(L) Arriving June 19th, our longest stay so far has been in Great Falls, Montana and we had ample opportunities to see all the major sites, to rest, and to do some chores. Our good sailing friends, Terry and Peggy used to tell us that in this wandering life you will meet many new “Best Friends.” Just as we prepare to leave for Glacier, it was our fortune to get to know Rose, Paul, and Soso. We shared many stories, Sam and Soso ran and played like puppies, and we plan to meet up again in Nevada in the fall.
(G) July, 6 2019. Bordered by Canada to the north and the Blackfeet Nation to the east, Glacier National Park is the “Crown of the Continent.” The flags of these three sovereign nations proudly fly over the visitor centers. Not only a National Park, Glacier and its neighbor to the north, Waterton Lakes National Park (Canada) are recognized as a World Heritage Site, a Biosphere Reserve, the World’s first International Peace Park and the World’s first International Dark Sky Park. The park has thirty-five named glaciers and numerous smaller ones accessible only by hiking. Glacier was designated a National Park in 1910 and the park’s beginning is a story out of our history books. The Great Northern Railway connected St. Paul Minnesota with Seattle Washington and crosses the continental divide on the southern edge of the park. To promote travel on their railroad, they advertised Glacier as “America’s Switzerland.” The railroad built a number of chalets and lodges within the park to encourage easterners to “visit America first.” These majestic lodges still operate today.
This park is one of the most crowded of all the national parks. The spectacular beauty, the short tourist season (June 23rdto Sept 8th) and the sad fact that within ten years, all of the glaciers will be gone, make the park a must see.

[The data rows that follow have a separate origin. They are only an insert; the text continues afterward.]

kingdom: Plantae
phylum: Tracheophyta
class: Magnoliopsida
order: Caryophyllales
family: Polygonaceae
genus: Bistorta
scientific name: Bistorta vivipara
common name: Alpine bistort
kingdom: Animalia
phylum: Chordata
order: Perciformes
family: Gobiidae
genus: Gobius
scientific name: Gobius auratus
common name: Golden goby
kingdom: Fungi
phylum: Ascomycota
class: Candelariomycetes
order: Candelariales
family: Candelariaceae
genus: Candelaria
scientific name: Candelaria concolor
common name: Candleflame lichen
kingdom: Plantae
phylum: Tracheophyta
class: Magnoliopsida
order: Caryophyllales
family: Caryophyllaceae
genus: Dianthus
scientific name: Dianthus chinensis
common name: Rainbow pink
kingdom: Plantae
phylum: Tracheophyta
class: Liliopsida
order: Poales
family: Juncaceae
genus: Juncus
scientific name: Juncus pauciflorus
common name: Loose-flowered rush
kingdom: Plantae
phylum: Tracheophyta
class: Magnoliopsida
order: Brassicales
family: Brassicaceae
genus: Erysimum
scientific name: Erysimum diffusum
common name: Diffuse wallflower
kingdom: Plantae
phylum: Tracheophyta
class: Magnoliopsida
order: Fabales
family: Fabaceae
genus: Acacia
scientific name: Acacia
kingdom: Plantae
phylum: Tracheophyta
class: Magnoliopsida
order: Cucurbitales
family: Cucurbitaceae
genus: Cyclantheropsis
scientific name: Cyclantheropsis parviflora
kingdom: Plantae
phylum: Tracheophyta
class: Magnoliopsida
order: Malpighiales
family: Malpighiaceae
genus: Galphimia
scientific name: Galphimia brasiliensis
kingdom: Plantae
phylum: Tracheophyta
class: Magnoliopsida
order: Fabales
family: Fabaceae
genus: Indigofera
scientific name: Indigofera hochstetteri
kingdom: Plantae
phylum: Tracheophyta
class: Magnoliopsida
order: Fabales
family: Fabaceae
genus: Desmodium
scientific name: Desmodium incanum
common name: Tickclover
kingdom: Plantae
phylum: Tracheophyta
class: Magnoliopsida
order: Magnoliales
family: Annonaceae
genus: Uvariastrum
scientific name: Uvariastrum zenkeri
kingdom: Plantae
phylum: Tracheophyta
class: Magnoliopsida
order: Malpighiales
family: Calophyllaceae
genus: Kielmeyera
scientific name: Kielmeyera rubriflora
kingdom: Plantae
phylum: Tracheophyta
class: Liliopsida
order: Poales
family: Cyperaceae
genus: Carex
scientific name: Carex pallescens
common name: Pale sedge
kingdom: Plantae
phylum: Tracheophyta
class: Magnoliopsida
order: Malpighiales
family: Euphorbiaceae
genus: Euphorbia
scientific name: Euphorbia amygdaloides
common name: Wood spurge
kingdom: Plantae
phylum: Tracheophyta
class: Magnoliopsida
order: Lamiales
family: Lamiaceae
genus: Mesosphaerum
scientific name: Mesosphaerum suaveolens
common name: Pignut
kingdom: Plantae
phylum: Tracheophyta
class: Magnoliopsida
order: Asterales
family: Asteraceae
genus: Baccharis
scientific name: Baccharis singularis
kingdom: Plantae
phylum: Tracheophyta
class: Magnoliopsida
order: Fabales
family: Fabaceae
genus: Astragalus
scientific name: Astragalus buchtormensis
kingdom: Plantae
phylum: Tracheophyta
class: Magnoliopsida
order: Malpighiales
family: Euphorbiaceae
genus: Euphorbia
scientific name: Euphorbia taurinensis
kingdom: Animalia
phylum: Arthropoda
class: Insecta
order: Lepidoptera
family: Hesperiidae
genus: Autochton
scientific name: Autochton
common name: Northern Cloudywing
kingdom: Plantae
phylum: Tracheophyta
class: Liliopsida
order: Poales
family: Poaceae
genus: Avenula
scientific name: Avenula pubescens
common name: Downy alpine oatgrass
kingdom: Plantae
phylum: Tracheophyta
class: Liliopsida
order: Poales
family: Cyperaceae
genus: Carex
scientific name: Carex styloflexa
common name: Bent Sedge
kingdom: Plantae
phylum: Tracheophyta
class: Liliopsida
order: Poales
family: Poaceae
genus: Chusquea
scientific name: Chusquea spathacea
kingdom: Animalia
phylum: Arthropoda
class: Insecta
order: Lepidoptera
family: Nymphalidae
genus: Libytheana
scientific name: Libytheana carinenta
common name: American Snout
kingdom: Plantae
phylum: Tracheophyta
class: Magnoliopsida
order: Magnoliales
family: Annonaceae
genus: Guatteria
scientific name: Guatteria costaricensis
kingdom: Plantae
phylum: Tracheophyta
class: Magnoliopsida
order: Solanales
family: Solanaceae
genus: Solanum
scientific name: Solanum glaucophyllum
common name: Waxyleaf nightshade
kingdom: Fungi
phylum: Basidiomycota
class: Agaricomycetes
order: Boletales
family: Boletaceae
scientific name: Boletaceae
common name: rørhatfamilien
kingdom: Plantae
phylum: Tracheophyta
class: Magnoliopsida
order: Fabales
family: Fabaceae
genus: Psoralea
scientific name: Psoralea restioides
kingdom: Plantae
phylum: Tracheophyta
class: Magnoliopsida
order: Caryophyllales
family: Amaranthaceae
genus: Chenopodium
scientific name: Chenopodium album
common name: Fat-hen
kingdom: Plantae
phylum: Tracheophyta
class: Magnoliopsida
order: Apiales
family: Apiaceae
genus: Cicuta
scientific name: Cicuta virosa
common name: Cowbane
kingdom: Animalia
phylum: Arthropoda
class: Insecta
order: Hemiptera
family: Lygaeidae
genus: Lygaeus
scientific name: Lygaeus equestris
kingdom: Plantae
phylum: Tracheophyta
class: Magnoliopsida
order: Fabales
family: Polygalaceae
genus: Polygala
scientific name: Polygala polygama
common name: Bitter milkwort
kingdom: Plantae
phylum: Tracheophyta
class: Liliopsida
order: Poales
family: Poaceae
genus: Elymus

Only one road connects the east and western edges of the park. The “Going to the Sun Road” winds its way up over Logan Pass, the Continental Divide, and back down. An engineering marvel, construction on the “Going to the Sun Road” began in 1921 and wasn’t completed until 1931. Going to the Sun Road is the first road in the U.S. to be designated a National Historic Place, National Historic Landmark, and a Historic Civil Engineering Landmark. The extremely narrow two-lane mountain road restricts vehicles to only those that are less than 21ft long and no more than 8ft wide. Our Truck just made it at 20ft, 6in. To clear the eight feet wide part, we collapsed the side mirrors. If we actually looked behind at where we came from, we’d have been really scared. You will note, the road is not for the faint of heart, or folks prone to car sickness, motion sickness, or phobias of height or falling. As I suffer from all of these, I can’t wait to read this blog and see the pictures I took with my eyes closed. If you received this blog, we made it!